**What you need to do:** Recast the listing, from its first line through the line containing "Pentru mine primul" (both included), as a Markdown table with the columns Row and Line. Number each row and leave out blank lines.
-- Opening Marker --
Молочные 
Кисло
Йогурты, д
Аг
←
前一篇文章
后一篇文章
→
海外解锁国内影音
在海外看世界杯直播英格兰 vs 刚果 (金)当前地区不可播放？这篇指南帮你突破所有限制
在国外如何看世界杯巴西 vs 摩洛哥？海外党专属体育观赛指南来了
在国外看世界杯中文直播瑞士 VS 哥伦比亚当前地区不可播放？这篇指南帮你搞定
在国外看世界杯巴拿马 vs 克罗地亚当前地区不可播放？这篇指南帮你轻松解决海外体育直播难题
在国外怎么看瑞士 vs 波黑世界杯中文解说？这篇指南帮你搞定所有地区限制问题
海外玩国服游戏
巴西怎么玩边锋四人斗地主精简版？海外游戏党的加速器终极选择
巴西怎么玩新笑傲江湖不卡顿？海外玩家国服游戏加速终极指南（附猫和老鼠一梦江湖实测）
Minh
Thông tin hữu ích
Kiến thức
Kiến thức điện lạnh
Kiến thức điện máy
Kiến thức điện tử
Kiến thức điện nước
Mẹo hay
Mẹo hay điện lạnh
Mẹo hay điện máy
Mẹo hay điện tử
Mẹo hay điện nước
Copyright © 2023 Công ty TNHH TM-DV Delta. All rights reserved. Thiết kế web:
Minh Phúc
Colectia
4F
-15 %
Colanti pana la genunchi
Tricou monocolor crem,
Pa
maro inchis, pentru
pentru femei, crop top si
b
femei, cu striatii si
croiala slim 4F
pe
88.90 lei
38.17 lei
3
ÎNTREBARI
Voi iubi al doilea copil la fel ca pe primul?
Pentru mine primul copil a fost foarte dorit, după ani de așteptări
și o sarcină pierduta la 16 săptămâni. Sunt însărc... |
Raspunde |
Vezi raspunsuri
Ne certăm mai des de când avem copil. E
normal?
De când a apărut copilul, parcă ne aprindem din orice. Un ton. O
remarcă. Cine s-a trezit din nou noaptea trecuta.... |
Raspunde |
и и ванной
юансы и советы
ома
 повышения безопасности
-- Closing Marker --
**Solved problem:**
| Row | Line |
|---|---|
| 1 | Молочные  |
| 2 | Кисло |
| 3 | Йогурты, д |
| 4 | Аг |
| 5 | ← |
| 6 | 前一篇文章 |
| 7 | 后一篇文章 |
| 8 | → |
| 9 | 海外解锁国内影音 |
| 10 | 在海外看世界杯直播英格兰 vs 刚果 (金)当前地区不可播放？这篇指南帮你突破所有限制 |
| 11 | 在国外如何看世界杯巴西 vs 摩洛哥？海外党专属体育观赛指南来了 |
| 12 | 在国外看世界杯中文直播瑞士 VS 哥伦比亚当前地区不可播放？这篇指南帮你搞定 |
| 13 | 在国外看世界杯巴拿马 vs 克罗地亚当前地区不可播放？这篇指南帮你轻松解决海外体育直播难题 |
| 14 | 在国外怎么看瑞士 vs 波黑世界杯中文解说？这篇指南帮你搞定所有地区限制问题 |
| 15 | 海外玩国服游戏 |
| 16 | 巴西怎么玩边锋四人斗地主精简版？海外游戏党的加速器终极选择 |
| 17 | 巴西怎么玩新笑傲江湖不卡顿？海外玩家国服游戏加速终极指南（附猫和老鼠一梦江湖实测） |
| 18 | Minh |
| 19 | Thông tin hữu ích |
| 20 | Kiến thức |
| 21 | Kiến thức điện lạnh |
| 22 | Kiến thức điện máy |
| 23 | Kiến thức điện tử |
| 24 | Kiến thức điện nước |
| 25 | Mẹo hay |
| 26 | Mẹo hay điện lạnh |
| 27 | Mẹo hay điện máy |
| 28 | Mẹo hay điện tử |
| 29 | Mẹo hay điện nước |
| 30 | Copyright © 2023 Công ty TNHH TM-DV Delta. All rights reserved. Thiết kế web: |
| 31 | Minh Phúc |
| 32 | Colectia |
| 33 | 4F |
| 34 | -15 % |
| 35 | Colanti pana la genunchi |
| 36 | Tricou monocolor crem, |
| 37 | Pa |
| 38 | maro inchis, pentru |
| 39 | pentru femei, crop top si |
| 40 | b |
| 41 | femei, cu striatii si |
| 42 | croiala slim 4F |
| 43 | pe |
| 44 | 88.90 lei |
| 45 | 38.17 lei |
| 46 | 3 |
| 47 | ÎNTREBARI |
| 48 | Voi iubi al doilea copil la fel ca pe primul? |
| 49 | Pentru mine primul copil a fost foarte dorit, după ani de așteptări |